• Disciplining an Employee Who Makes a False Claim to the CSST: What is Appropriate?
  • October 19, 2012 | Author: Anaïs Lacroix
  • Law Firm: Norton Rose Canada LLP - Montreal Office
  • On July 23, 2012, in Syndicat des paramedics et du préhospitalier de la Montérégie - CSN c. Coopérative des techniciens ambulanciers de la Montérégie (CETAM),1 the Quebec Court of Appeal upheld the firing of an employee who had made a false claim to the Commission de la santé et de la sécurité du travail (CSST), ruling that filing a false claim with the CSST which caused financial and operational prejudice to the employer and resulted in a breach of the relationship of trust was a ground for dismissal.

    The Facts

    Mr. Johnny Garand worked as a paramedic for the Coopérative des techniciens ambulanciers de la Montérégie. In 2007, he filed a first claim for elbow tendonitis which the CSST recognized as an employment injury. Subsequently he filed a claim for a recurrence, relapse or aggravation of the injury to his right elbow, which was denied. The Commission des lésions professionnelles (CLP) upheld the CSST’s decision, questioning the credibility, honesty and integrity of the employee, who claimed that he had experienced pain on August 4, 2007 while moving a patient, although he was not at work on that day. Following the CLP’s decision, the employer fired Mr. Garand for making a false industrial injury claim, on the ground that he had breached his duty of loyalty and the relationship of trust.

    The grievance arbitrator upheld the employer’s decision, stating that, in view of the significant financial impact and the operational difficulties (shortage of personnel) resulting from the false claim, the employer was justified in not retaining an employee who was not sufficiently reliable for the job in question. The Superior Court refused to intervene, holding that in reaching his decision the arbitrator had exercised his jurisdiction in a reasonable manner based on the testimonial evidence and the CLP’s factual observations.
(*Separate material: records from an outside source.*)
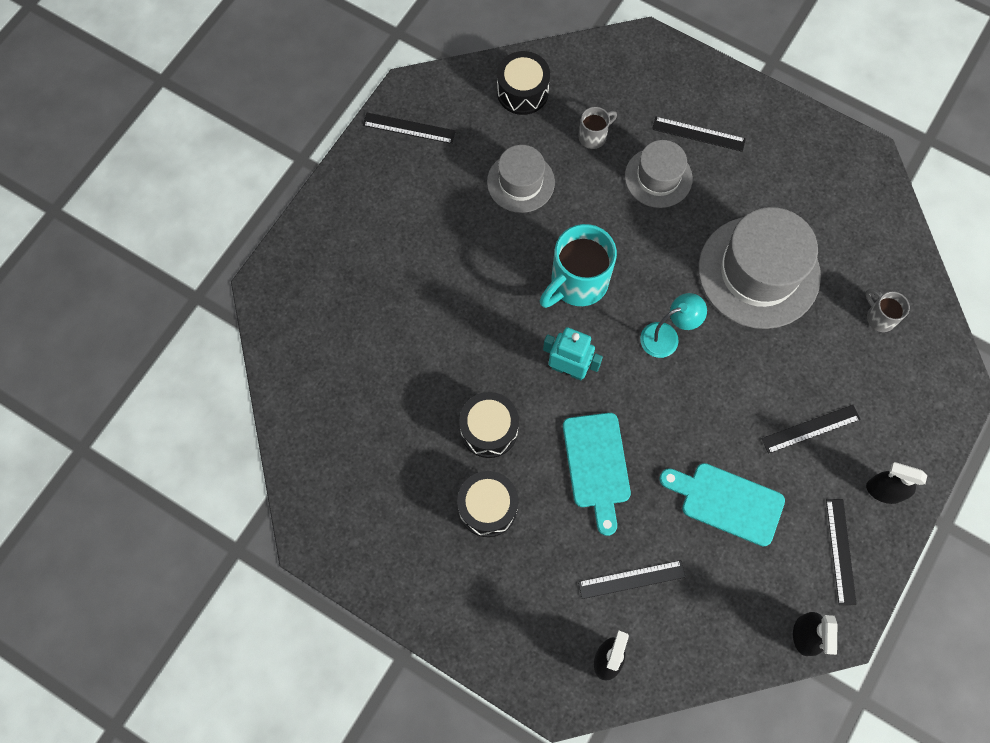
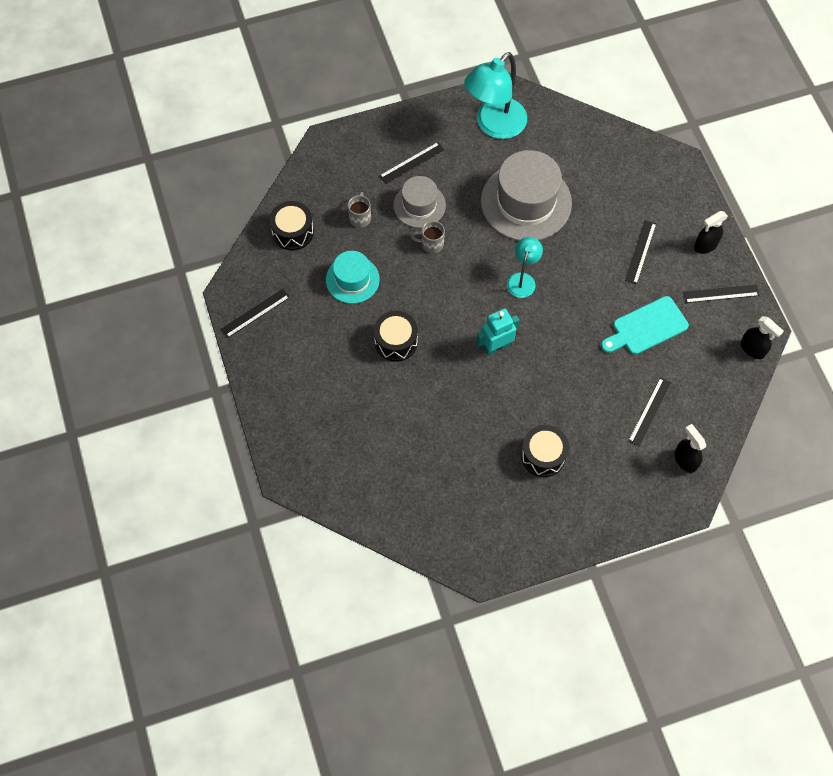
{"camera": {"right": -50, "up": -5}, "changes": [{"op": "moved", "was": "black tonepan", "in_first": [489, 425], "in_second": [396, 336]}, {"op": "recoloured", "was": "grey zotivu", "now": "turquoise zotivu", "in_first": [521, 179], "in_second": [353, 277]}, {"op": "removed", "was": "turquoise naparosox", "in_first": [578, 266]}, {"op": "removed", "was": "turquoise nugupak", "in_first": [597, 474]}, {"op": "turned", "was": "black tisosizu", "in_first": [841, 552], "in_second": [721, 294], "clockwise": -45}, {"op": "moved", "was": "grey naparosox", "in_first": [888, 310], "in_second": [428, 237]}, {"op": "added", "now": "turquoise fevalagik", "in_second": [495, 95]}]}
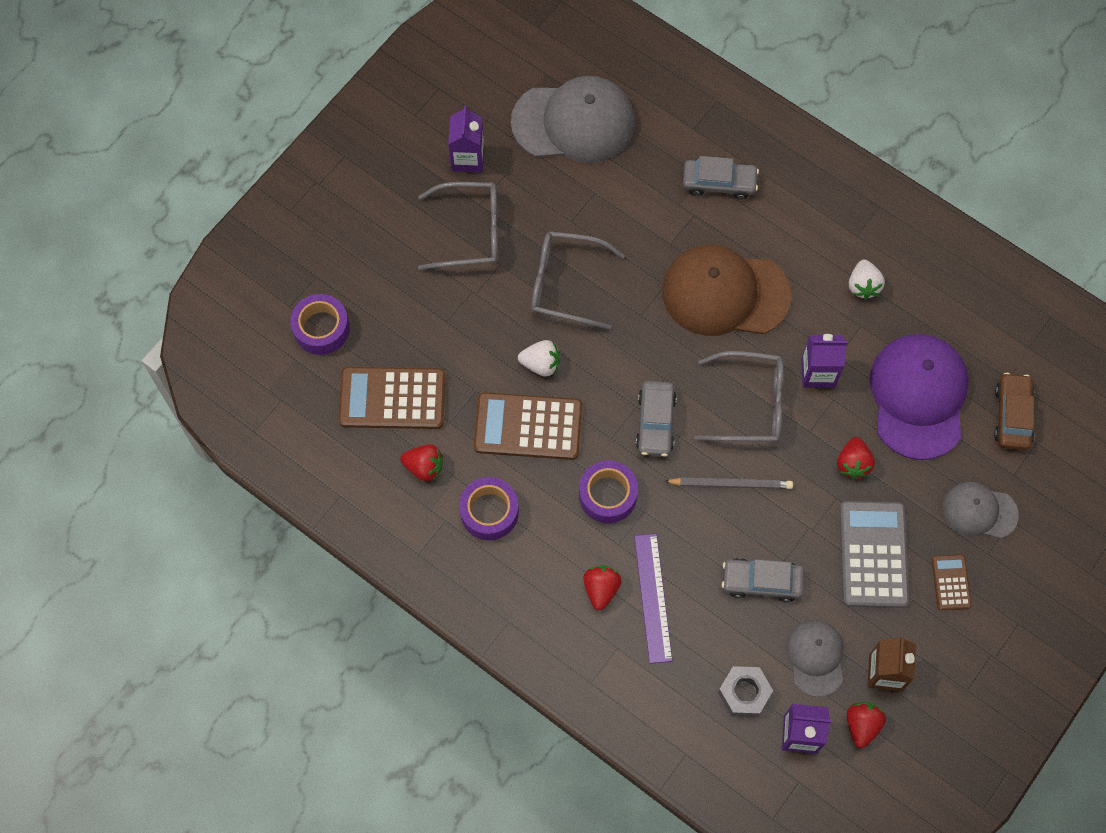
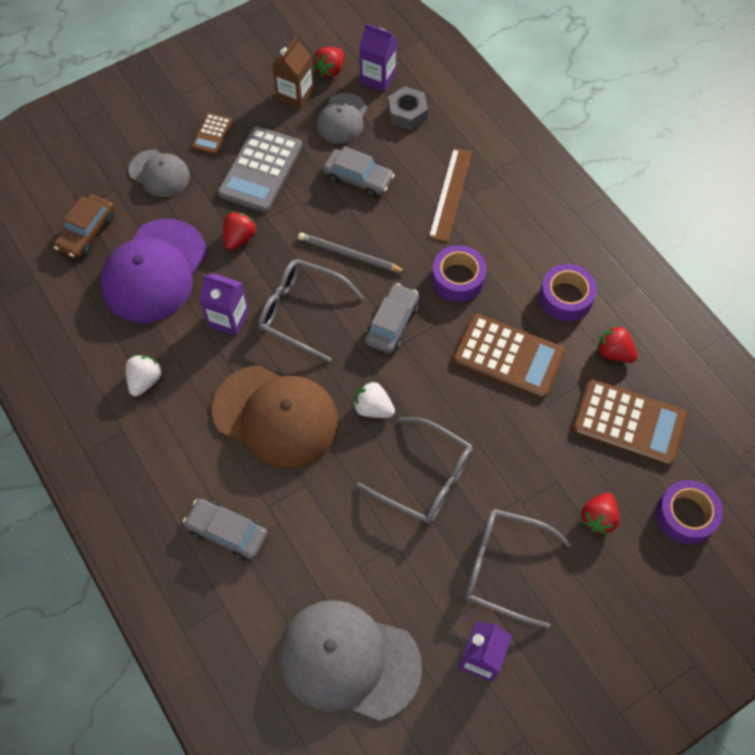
{"camera": {"right": -160, "up": -5}, "changes": [{"op": "moved", "was": "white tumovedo", "in_first": [539, 358], "in_second": [374, 399]}, {"op": "moved", "was": "red tumovedo", "in_first": [602, 587], "in_second": [600, 514]}, {"op": "recoloured", "was": "purple tisosizu", "now": "brown tisosizu", "in_first": [653, 599], "in_second": [450, 195]}]}
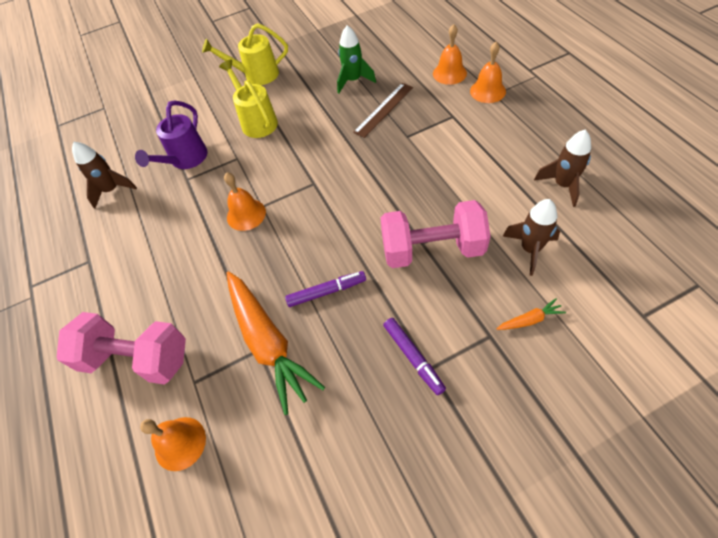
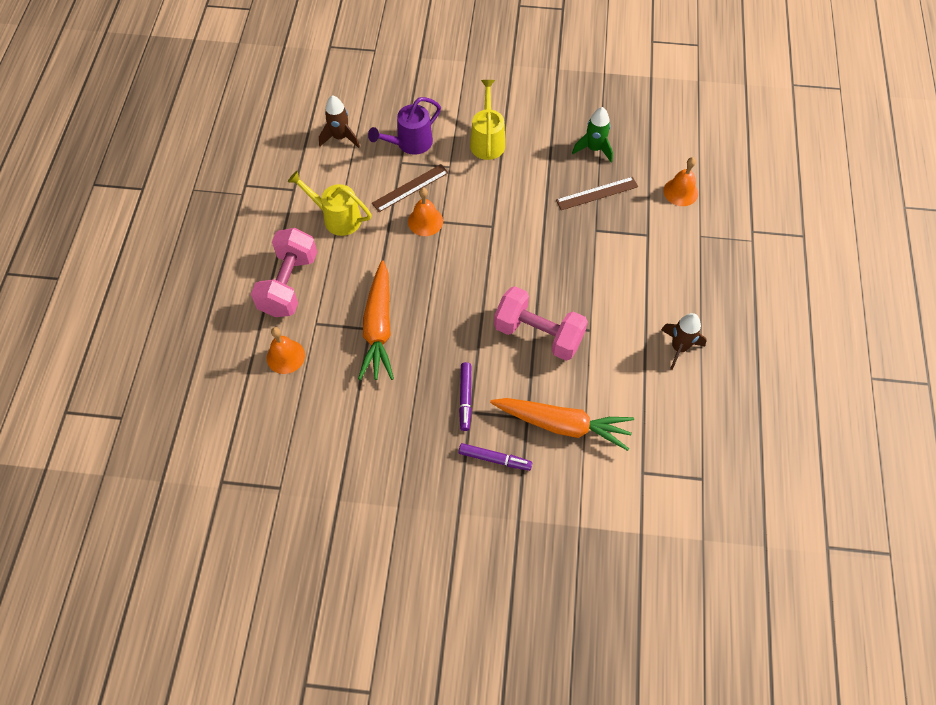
{"camera": {"right": 25, "up": 5}, "changes": [{"op": "turned", "was": "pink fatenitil", "in_first": [121, 348], "in_second": [284, 272], "clockwise": 60}, {"op": "moved", "was": "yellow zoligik", "in_first": [245, 54], "in_second": [330, 203]}, {"op": "moved", "was": "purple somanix", "in_first": [325, 289], "in_second": [495, 457]}, {"op": "removed", "was": "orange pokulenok", "in_first": [488, 72]}, {"op": "resized", "was": "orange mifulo", "in_first": [531, 314], "in_second": [562, 424], "ratio": 2.46}, {"op": "removed", "was": "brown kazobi", "in_first": [531, 237]}, {"op": "added", "now": "brown tisosizu", "in_second": [410, 188]}]}
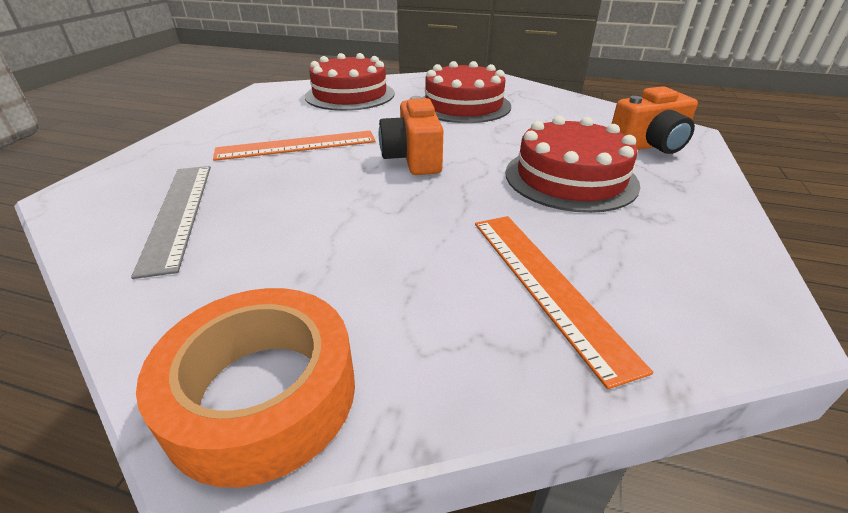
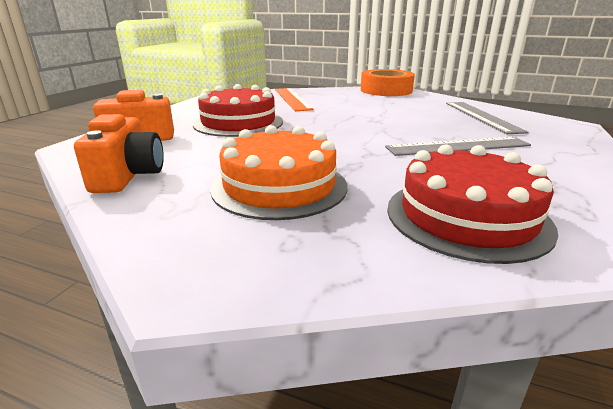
{"camera": {"right": -175, "up": -10}, "changes": [{"op": "recoloured", "was": "orange tisosizu", "now": "grey tisosizu", "in_first": [294, 146], "in_second": [458, 146]}, {"op": "moved", "was": "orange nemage", "in_first": [411, 135], "in_second": [119, 153]}, {"op": "recoloured", "was": "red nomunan", "now": "orange nomunan", "in_first": [466, 92], "in_second": [278, 172]}]}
Before the Court of Appeal, the union claimed that the arbitration award had been handed down without the benefit of evidence and that the arbitrator had failed to assess the proportionality of the offence relative to the penalty.

    The Decision

    The appeal thus concerned two issues: evidence of an offence as a prerequisite for dismissal and the assessment of the proportionality of the offence relative to the penalty.

    The Court of Appeal started by reviewing the arbitrator’s finding that the claim was false and that it constituted an offence against the employer. In reaching this conclusion, the arbitrator had relied on the CLP’s findings, testimonial evidence and evidence relating to the consequences of a false claim for the employer. According to the Court of Appeal, these findings had a rational basis and the judge in first instance correctly applied the level of deference required by the standard of reasonableness. The Court of Appeal therefore refused to intervene on this first point.

    The Court of Appeal also upheld the arbitrator’s finding that dismissal was an appropriate penalty. The Court recalled that determining the severity of the penalty falls squarely within the arbitrator’s powers and that such a specialized tribunal should be given the highest degree of deference. Courts should refrain from interfering in an arbitrator’s jurisdiction provided decisions are made on a factual basis. In this case, uncontradicted evidence of the effect of false claims on the employer’s operations, not just financially but also in terms of the repercussions of absenteeism, prompted the arbitrator to find that the breach in the relationship of trust warranted the employee’s dismissal. The Court of Appeal found that the decision was based in fact and that the arbitrator had exercised the powers granted him by law in a reasonable manner. The Court found that there was no error in the judgment in first instance and dismissed the union’s appeal with costs.


    This decision of the Court of Appeal follows the prevailing line of authority to the effect that a false declaration to the CSST may constitute a fault that deserves punishment. However, one should not conclude that dismissal will always be upheld by the courts, as the existence of an offence and the seriousness of the penalty must be assessed in light of the individual circumstances and the evidence adduced in each case. Nonetheless, the Court of Appeal has confirmed that a false claim to the CSST may in certain circumstances constitute an offence that breaches the relationship of trust and justifies the extreme measure of dismissal.

    In conclusion, this decision is a good illustration of the high degree of deference shown by the courts for arbitral awards. It underscores how difficult it may be for a party to have overturned in judicial review a decision that is based on a factual assessment of the seriousness of the fault and the severity of the pe


    1 2012 QCCA 1326, J.E. 2012-1544 (C.A.), Hilton, Gagnon and Fournier, JJA.